O Estadão, num dos editoriais de hoje, elogia a Advocacia Geral da União pelo empenho de seu Departamento de Cálculos e Perícias em rever cálculos contabilmente distorcidos de Precatórios, do que tem resultado uma grande economia para os cofres públicos. Trata-se, efetivamente, de um fato auspicioso, que deve se reproduzir no âmbito das Procuradorias dos Estados e dos Municípios.

Desconfio, porém, que o editorialista não tenha ido ao fundo do problema que não é contábil, mas jurídico.

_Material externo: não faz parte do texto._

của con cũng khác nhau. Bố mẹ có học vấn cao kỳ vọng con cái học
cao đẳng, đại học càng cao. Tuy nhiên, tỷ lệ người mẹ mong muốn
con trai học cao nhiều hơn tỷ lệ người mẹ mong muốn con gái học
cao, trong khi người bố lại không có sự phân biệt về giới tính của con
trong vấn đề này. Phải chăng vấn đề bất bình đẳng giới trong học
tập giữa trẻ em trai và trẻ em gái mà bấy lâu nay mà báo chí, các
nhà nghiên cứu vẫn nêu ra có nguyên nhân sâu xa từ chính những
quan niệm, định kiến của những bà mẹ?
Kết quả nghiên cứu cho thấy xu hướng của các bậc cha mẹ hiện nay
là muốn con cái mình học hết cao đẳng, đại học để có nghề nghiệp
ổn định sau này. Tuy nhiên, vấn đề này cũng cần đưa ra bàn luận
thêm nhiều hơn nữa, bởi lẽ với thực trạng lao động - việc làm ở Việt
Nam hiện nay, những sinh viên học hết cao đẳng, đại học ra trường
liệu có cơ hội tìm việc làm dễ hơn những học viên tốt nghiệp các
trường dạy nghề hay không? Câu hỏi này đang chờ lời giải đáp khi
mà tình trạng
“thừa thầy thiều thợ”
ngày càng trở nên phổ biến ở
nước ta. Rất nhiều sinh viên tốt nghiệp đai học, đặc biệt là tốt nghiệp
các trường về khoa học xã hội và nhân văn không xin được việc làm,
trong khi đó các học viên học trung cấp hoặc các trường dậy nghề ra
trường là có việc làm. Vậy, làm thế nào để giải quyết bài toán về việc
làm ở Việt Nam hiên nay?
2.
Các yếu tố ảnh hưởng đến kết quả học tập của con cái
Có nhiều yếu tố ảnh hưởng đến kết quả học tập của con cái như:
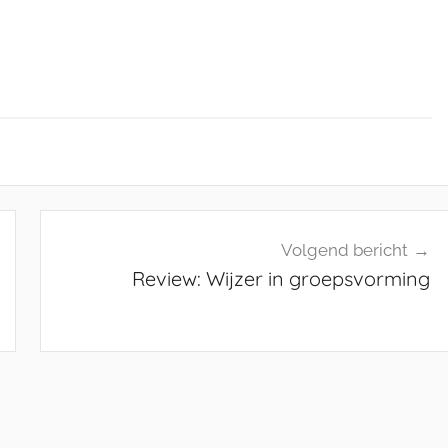
Volgend bericht
Review: Wijzer in groepsvorming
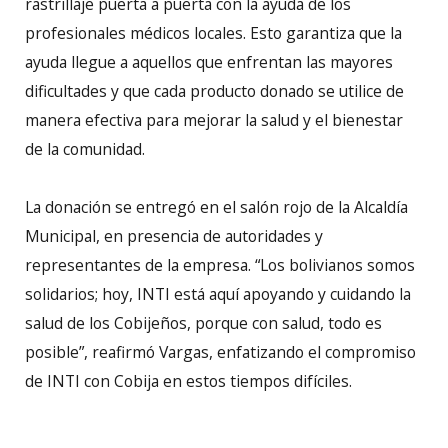
rastrillaje puerta a puerta con la ayuda de los
profesionales médicos locales. Esto garantiza que la
ayuda llegue a aquellos que enfrentan las mayores
dificultades y que cada producto donado se utilice de
manera efectiva para mejorar la salud y el bienestar
de la comunidad.
La donación se entregó en el salón rojo de la Alcaldía
Municipal, en presencia de autoridades y
representantes de la empresa. “Los bolivianos somos
solidarios; hoy, INTI está aquí apoyando y cuidando la
salud de los Cobijeños, porque con salud, todo es
posible”, reafirmó Vargas, enfatizando el compromiso
de INTI con Cobija en estos tiempos difíciles.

Mesmo sem discutir, por ora, a inconstitucionalidade e a ilegalidade das liquidações sucessivas das condenações contra a Fazenda Pública – que ferem o princípio da garantia da coisa julgada e as normas do CPC – o grande problema dos Precatórios corrigidos monetariamente é que as várias conversões ( que em geral são muitas, pois tivemos no Brasil várias moedas ) são feitas como se a moeda nacional seja – e tenha sido nos últimos anos – a inflação, e não, como juridicamente é, e sempre foi, a unidade monetária nacional.

É preciso pagar o principal e os juros dos Precatórios, sendo absurda e imoral a conduta dos governantes ao protelar sempre esse pagamento. Mas é necessário, também, estabelecer um critério jurídico correto para o cálculo do valor desses Precatórios, que se tornaram uma caixa preta.